« J’écoute attentivement toutes ces discussions ; et vous deux, et d’autres personnes instruites dans la ville ; je lis des journaux et des revues. Et plus je vous écoute, plus je suis persuadé que la plupart de ces controverses orales ou écrites n’ont rien à voir avec la vie et ses exigences ou ses problèmes réels. Car la vie, la vraie vie, je l’observe de tout près, je la vois chez les autres et je m’y frotte personnellement chaque jour que Dieu fait. Il se peut que je me trompe, et je ne sais même pas m’exprimer comme il faut, mais il me vient souvent à l’idée que le progrès technique et la paix relative qui règne dans le monde ont permis une sorte de trêve, engendré une atmosphère particulière, artificielle et irréelle, dans laquelle une classe de gens, que l’on appelle les intellectuels, peut en toute liberté s’amuser de façon intéressante et agréable à jongler avec les idées et les « conceptions de la vie et du monde ». Une sorte de serre de l’esprit, avec un climat artificiel et une flore exotique, mais sans le moindre lien avec la terre, le sol réel mais dur que foule la masse des vivants. Vous croyez discuter du destin de ces masses et de la façon dont elles peuvent être utilisées dans la lutte pour atteindre de nobles objectifs que vous lui fixez, mais en fait, les mécanismes qui tournent dans vos têtes n’ont rien à voir avec la vie des masses, ni même avec la vie en général. C’est là que votre petit jeu devient dangereux, ou du moins peut le devenir pour les autres comme pour vous-mêmes. »

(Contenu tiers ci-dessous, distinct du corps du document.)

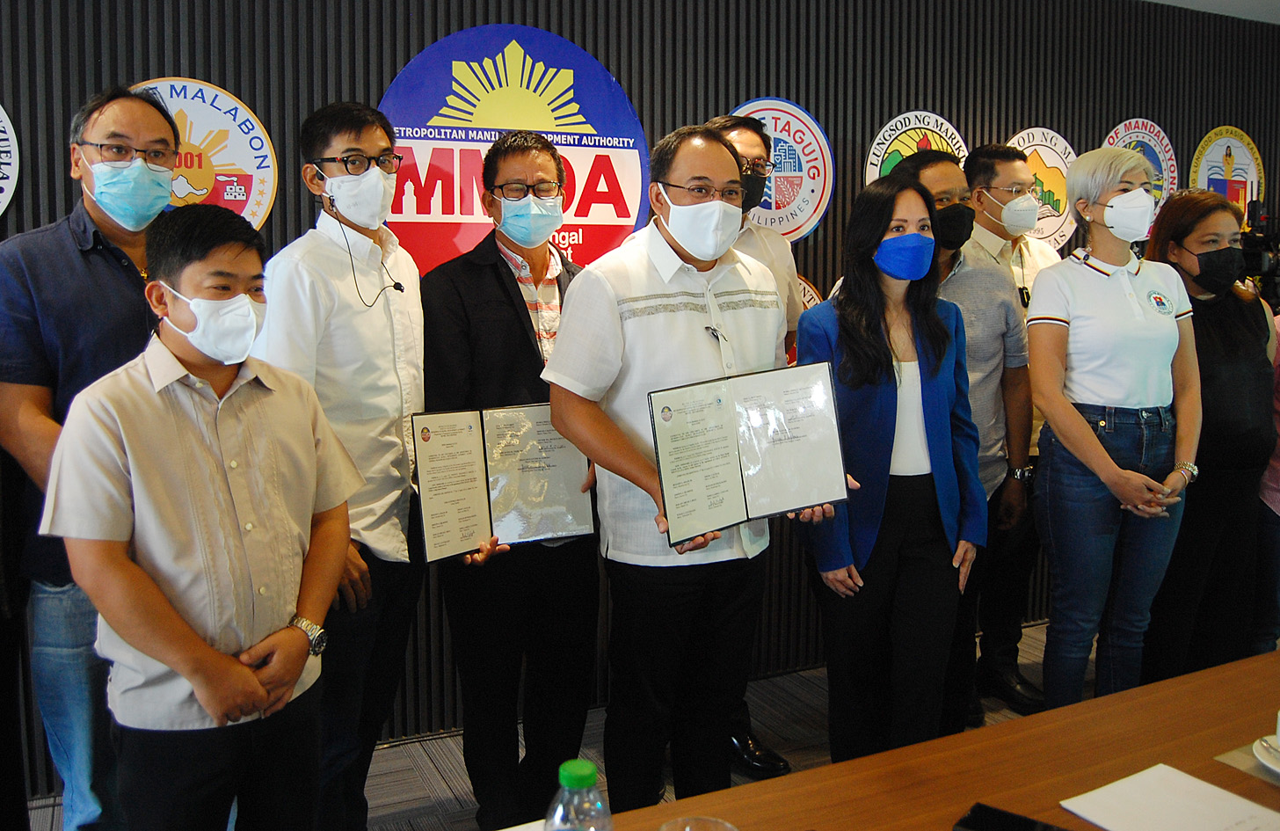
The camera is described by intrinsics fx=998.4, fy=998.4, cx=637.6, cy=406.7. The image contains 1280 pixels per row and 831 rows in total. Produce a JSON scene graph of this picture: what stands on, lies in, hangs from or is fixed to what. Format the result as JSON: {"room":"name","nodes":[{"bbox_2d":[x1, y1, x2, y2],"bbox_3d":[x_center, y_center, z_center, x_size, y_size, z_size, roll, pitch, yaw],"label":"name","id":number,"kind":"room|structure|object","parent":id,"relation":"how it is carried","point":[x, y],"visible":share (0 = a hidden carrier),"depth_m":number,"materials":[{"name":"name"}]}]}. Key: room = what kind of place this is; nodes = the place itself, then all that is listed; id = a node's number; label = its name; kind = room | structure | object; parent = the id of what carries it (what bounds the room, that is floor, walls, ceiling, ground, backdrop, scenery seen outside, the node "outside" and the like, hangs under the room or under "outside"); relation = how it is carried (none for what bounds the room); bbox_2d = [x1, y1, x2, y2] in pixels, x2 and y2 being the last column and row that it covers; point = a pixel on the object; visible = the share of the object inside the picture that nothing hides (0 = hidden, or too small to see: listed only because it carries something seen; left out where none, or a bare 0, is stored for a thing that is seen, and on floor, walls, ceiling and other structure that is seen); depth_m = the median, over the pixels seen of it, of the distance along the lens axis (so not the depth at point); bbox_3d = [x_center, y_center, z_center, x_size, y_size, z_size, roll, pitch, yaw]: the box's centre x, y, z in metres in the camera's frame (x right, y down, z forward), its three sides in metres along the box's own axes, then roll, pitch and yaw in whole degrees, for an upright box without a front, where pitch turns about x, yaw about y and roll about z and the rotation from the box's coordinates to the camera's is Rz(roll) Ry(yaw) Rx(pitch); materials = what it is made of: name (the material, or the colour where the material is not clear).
{"room":"event hall","nodes":[
{"label":"event hall","id":0,"kind":"room"},
{"bbox_2d":[16,615,1092,830],"bbox_3d":[1.382,1.389,1.352,9.439,0.105,5.508,-3,8,-26],"label":"floor","id":1,"kind":"structure","parent":0,"point":[436,782],"depth_m":3.20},
{"bbox_2d":[0,81,178,830],"bbox_3d":[-1.254,0.235,2.365,0.496,1.883,0.576,2,7,12],"label":"man","id":2,"kind":"object","parent":1,"relation":"on","point":[99,308],"visible":0.73,"depth_m":2.18},
{"bbox_2d":[35,200,361,830],"bbox_3d":[-0.814,0.380,1.934,0.487,1.473,0.540,5,8,32],"label":"man","id":3,"kind":"object","parent":1,"relation":"on","point":[169,661],"visible":0.99,"depth_m":1.79},
{"bbox_2d":[254,97,431,830],"bbox_3d":[-0.733,0.210,2.526,0.477,1.880,0.531,2,7,18],"label":"man","id":4,"kind":"object","parent":1,"relation":"on","point":[376,141],"visible":0.76,"depth_m":2.39},
{"bbox_2d":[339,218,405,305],"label":"microphone","id":5,"kind":"object","parent":4,"relation":"on","point":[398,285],"visible":0.98,"depth_m":2.63,"materials":[{"name":"black plastic"}]},
{"bbox_2d":[415,126,602,830],"bbox_3d":[-0.339,0.212,2.785,0.521,1.891,0.572,5,9,35],"label":"man","id":6,"kind":"object","parent":1,"relation":"on","point":[515,315],"visible":0.85,"depth_m":2.62},
{"bbox_2d":[410,400,599,559],"bbox_3d":[-0.323,0.171,2.422,0.442,0.330,0.182,-3,8,-26],"label":"certificate folder","id":7,"kind":"object","parent":6,"relation":"in","point":[556,527],"visible":0.94,"depth_m":2.41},
{"bbox_2d":[540,122,836,817],"bbox_3d":[0.121,0.259,2.509,0.701,1.820,0.532,-3,8,-26],"label":"man","id":8,"kind":"object","parent":1,"relation":"on","point":[601,297],"visible":0.87,"depth_m":2.32},
{"bbox_2d":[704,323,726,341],"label":"lapel microphone","id":9,"kind":"object","parent":8,"relation":"attached to","point":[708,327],"visible":0.74,"depth_m":2.35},
{"bbox_2d":[650,360,849,545],"bbox_3d":[0.245,0.094,2.165,0.471,0.314,0.168,-3,8,-26],"label":"certificate folder","id":10,"kind":"object","parent":8,"relation":"in","point":[687,411],"visible":0.98,"depth_m":2.16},
{"bbox_2d":[699,113,806,770],"bbox_3d":[0.237,0.114,3.148,0.577,1.983,0.574,-3,8,-26],"label":"man","id":11,"kind":"object","parent":1,"relation":"on","point":[742,127],"visible":0.21,"depth_m":3.07},
{"bbox_2d":[491,647,1279,830],"bbox_3d":[0.841,0.965,1.243,2.967,0.719,1.047,-3,8,-26],"label":"conference table","id":12,"kind":"object","parent":1,"relation":"on","point":[1229,770],"visible":0.82,"depth_m":1.56,"materials":[{"name":"brown wood"}]},
{"bbox_2d":[544,758,612,830],"bbox_3d":[-0.062,0.491,1.061,0.075,0.240,0.072,0,7,-1],"label":"water bottle","id":13,"kind":"object","parent":12,"relation":"on","point":[581,772],"visible":1,"depth_m":1.04,"materials":[{"name":"clear plastic"}]},
{"bbox_2d":[658,815,737,830],"bbox_3d":[0.062,0.528,1.053,0.096,0.159,0.094,-3,8,-26],"label":"drinking glass","id":14,"kind":"object","parent":12,"relation":"on","point":[720,824],"visible":1,"depth_m":1.09,"materials":[{"name":"clear glass"}]},
{"bbox_2d":[954,801,1069,830],"bbox_3d":[0.522,0.578,1.338,0.165,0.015,0.081,5,9,36],"label":"smartphone","id":15,"kind":"object","parent":12,"relation":"on","point":[1019,826],"visible":0.99,"depth_m":1.37,"materials":[{"name":"black"}]},
{"bbox_2d":[1058,763,1279,830],"bbox_3d":[0.765,0.573,1.375,0.239,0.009,0.251,-3,8,-26],"label":"paper","id":16,"kind":"object","parent":12,"relation":"on","point":[1157,774],"visible":1,"depth_m":1.41,"materials":[{"name":"white paper"}]},
{"bbox_2d":[1214,740,1279,785],"bbox_3d":[1.124,0.566,1.507,0.351,0.003,0.348,-3,8,-26],"label":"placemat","id":17,"kind":"object","parent":12,"relation":"on","point":[1241,755],"visible":0.7,"depth_m":1.56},
{"bbox_2d":[1251,734,1279,777],"bbox_3d":[1.046,0.550,1.514,0.187,0.023,0.191,-3,8,-26],"label":"saucer","id":18,"kind":"object","parent":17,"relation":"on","point":[1278,770],"visible":0.91,"depth_m":1.54,"materials":[{"name":"white ceramic"}]},
{"bbox_2d":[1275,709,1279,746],"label":"cup","id":19,"kind":"object","parent":18,"relation":"on","point":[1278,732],"visible":1,"depth_m":1.55,"materials":[{"name":"white ceramic"}]},
{"bbox_2d":[794,175,987,760],"bbox_3d":[0.679,0.276,2.758,0.568,1.650,0.551,-3,8,-26],"label":"woman","id":20,"kind":"object","parent":1,"relation":"on","point":[869,342],"visible":0.84,"depth_m":2.61},
{"bbox_2d":[892,145,1036,724],"bbox_3d":[0.999,0.120,3.317,0.534,1.889,0.540,-3,8,-26],"label":"man","id":21,"kind":"object","parent":1,"relation":"on","point":[937,177],"visible":0.45,"depth_m":3.17},
{"bbox_2d":[961,140,1061,708],"bbox_3d":[1.375,0.046,3.761,0.541,1.991,0.540,-3,8,-26],"label":"man","id":22,"kind":"object","parent":1,"relation":"on","point":[1029,250],"visible":0.46,"depth_m":3.62},
{"bbox_2d":[1025,149,1201,710],"bbox_3d":[1.455,0.185,3.077,0.585,1.770,0.511,-3,8,-26],"label":"woman","id":23,"kind":"object","parent":1,"relation":"on","point":[1128,290],"visible":0.95,"depth_m":2.94},
{"bbox_2d":[1141,189,1279,681],"bbox_3d":[1.877,0.209,3.344,0.496,1.642,0.619,-1,7,-5],"label":"woman","id":24,"kind":"object","parent":1,"relation":"on","point":[1196,315],"visible":0.71,"depth_m":3.18},
{"bbox_2d":[1250,307,1279,654],"bbox_3d":[2.313,0.191,3.346,0.572,1.711,0.547,-3,8,-26],"label":"person","id":25,"kind":"object","parent":1,"relation":"on","point":[1276,495],"visible":0.42,"depth_m":3.33},
{"bbox_2d":[0,0,1279,799],"bbox_3d":[0.115,-0.357,3.707,9.324,2.809,0.177,-3,8,-26],"label":"wall","id":26,"kind":"structure","parent":0,"point":[162,62],"depth_m":3.60,"materials":[{"name":"wood"}]},
{"bbox_2d":[0,103,20,219],"bbox_3d":[-1.986,-0.699,2.727,0.539,0.542,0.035,-3,8,-26],"label":"round sign","id":27,"kind":"object","parent":26,"relation":"attached to","point":[1,110],"visible":1,"depth_m":2.84,"materials":[{"name":"white"}]},
{"bbox_2d":[130,77,276,230],"bbox_3d":[-1.355,-0.690,2.996,0.484,0.610,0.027,-3,8,-26],"label":"round sign","id":28,"kind":"object","parent":26,"relation":"attached to","point":[243,112],"visible":0.42,"depth_m":3.03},
{"bbox_2d":[378,22,651,276],"bbox_3d":[-0.401,-0.764,3.360,0.893,1.011,0.019,-3,8,-26],"label":"round sign","id":29,"kind":"object","parent":26,"relation":"attached to","point":[470,218],"visible":0.7,"depth_m":3.33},
{"bbox_2d":[727,96,834,244],"bbox_3d":[0.514,-0.881,3.791,0.529,0.580,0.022,-3,8,-26],"label":"round sign","id":30,"kind":"object","parent":26,"relation":"attached to","point":[757,102],"visible":0.64,"depth_m":3.82,"materials":[{"name":"white"}]},
{"bbox_2d":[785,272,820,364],"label":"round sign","id":31,"kind":"object","parent":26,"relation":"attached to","point":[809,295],"visible":0.09,"depth_m":3.83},
{"bbox_2d":[863,109,967,186],"bbox_3d":[1.140,-0.866,4.089,0.479,0.671,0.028,-3,8,-26],"label":"round sign","id":32,"kind":"object","parent":26,"relation":"attached to","point":[934,117],"visible":0.43,"depth_m":4.04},
{"bbox_2d":[1002,125,1078,251],"bbox_3d":[1.751,-0.931,4.355,0.538,0.573,0.021,-3,8,-26],"label":"round sign","id":33,"kind":"object","parent":26,"relation":"attached to","point":[1038,147],"visible":0.56,"depth_m":4.37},
{"bbox_2d":[1098,116,1174,215],"bbox_3d":[2.350,-1.073,4.691,0.463,0.582,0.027,-3,8,-26],"label":"round sign","id":34,"kind":"object","parent":26,"relation":"attached to","point":[1110,139],"visible":0.41,"depth_m":4.70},
{"bbox_2d":[1188,125,1265,226],"bbox_3d":[2.950,-1.090,4.993,0.495,0.639,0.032,-3,8,-26],"label":"round sign","id":35,"kind":"object","parent":26,"relation":"attached to","point":[1217,159],"visible":0.66,"depth_m":4.97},
{"bbox_2d":[1143,0,1279,24],"bbox_3d":[2.061,-1.583,2.109,8.025,0.124,4.711,-3,8,-26],"label":"ceiling","id":36,"kind":"structure","parent":0,"point":[1276,3],"depth_m":4.55,"materials":[{"name":"white paint"}]},
{"bbox_2d":[1237,199,1279,306],"bbox_3d":[2.794,-0.670,4.417,0.483,0.480,0.414,-3,8,-26],"label":"video camera","id":37,"kind":"object","parent":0,"point":[1256,241],"visible":0.62,"depth_m":4.35,"materials":[{"name":"black plastic"}]}
]}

Ivo Andric, op. cit., pp.291-292.

Le livre dont le héros est un pont. Ivo Andric, « serbe par son choix et sa résidence en dépit de son origine croate et de sa provenance catholique, bosniaque par sa naissance et son appartenance la plus intime, yougoslave à part entière tant par sa vision poétique que sa prise de position nationale » (Predrag Matvejevitch, Postface), prix Nobel de Littérature en 1961, révèle dans ce roman la symbolique lourde de ce pont en pierre sur la Drina, entre Orient et Occident, entre Bosnie et Serbie, à Visegrad, construit au XVIe siècle par un sultan originaire du lieu.
L’ Histoire avec un grand H s’ouvre à travers le prisme de ce pont et de sa partie centrale, la kapia, qui a connu les discussions, les miradors et les têtes coupées ; kapia carrefour des populations musulmanes, juives et chrétiennes, sous domination ottomane puis austro-hongroise. Situé au cœur de la « poudrière des Balkans », le pont sur la Drina est le témoin incontestable de la réalité d’une société multiculturelle (par essence multi-conflictuelle), de sa construction à partir de 1516 jusqu’à l’explosion de 1914, après l’assassinat par Gavrilo Princip, jeune nationaliste serbe, de l’archiduc François-Ferdinand, héritier du trône d’Autriche, et de son épouse ; explosion dont nous connaissons les effroyables conséquences, et qui, à Visegrad et ailleurs, se traduisit ainsi :
« La bête affamée qui vit en l’homme mais ne peut se manifester tant que subsistent les obstacles des bons usages et de la loi était maintenant lâchée. […] Comme cela arrive souvent dans l’histoire, la violence et le vol, et même le meurtre, étaient tacitement autorisés, à condition qu’ils fussent pratiqués au nom des intérêts supérieurs, sous le couvert de mots d’ordre, à l’encontre d’un nombre précis de personnes aux noms et aux convictions bien définis. » (p. 331).
Le Pont sur la Drina est un excellent roman qui invite à la réflexion et à la modestie quant au sens de l’histoire – forcément multiculturel et métissé – que nous imposent nos « élites » politiques depuis quelques décennies, cette anglo-saxonnisation de la France (et de l’Europe) à marche forcée, qui se mue, pas si doucement que cela, mais sûrement, en balkanisation (ou en libanisation, si vous préférez son double levantin).
La Babel libérale-libertaire pacifiée et tolérante dont rêve une grande partie de la caste dirigeante est une chimère infernale. Or, nous le savons, l’enfer, c’est les autres et c’est pavé de bonnes intentions.
Philippe Rubempré
Ivo Andric, Le Pont sur la Drina, postface de Predrag Matvejevitch, trad. (serbo-croate) Pascale Delpech, [Belfond, 1994] Le Livre de Poche Biblio, édition 20, juin 2022, 381 p.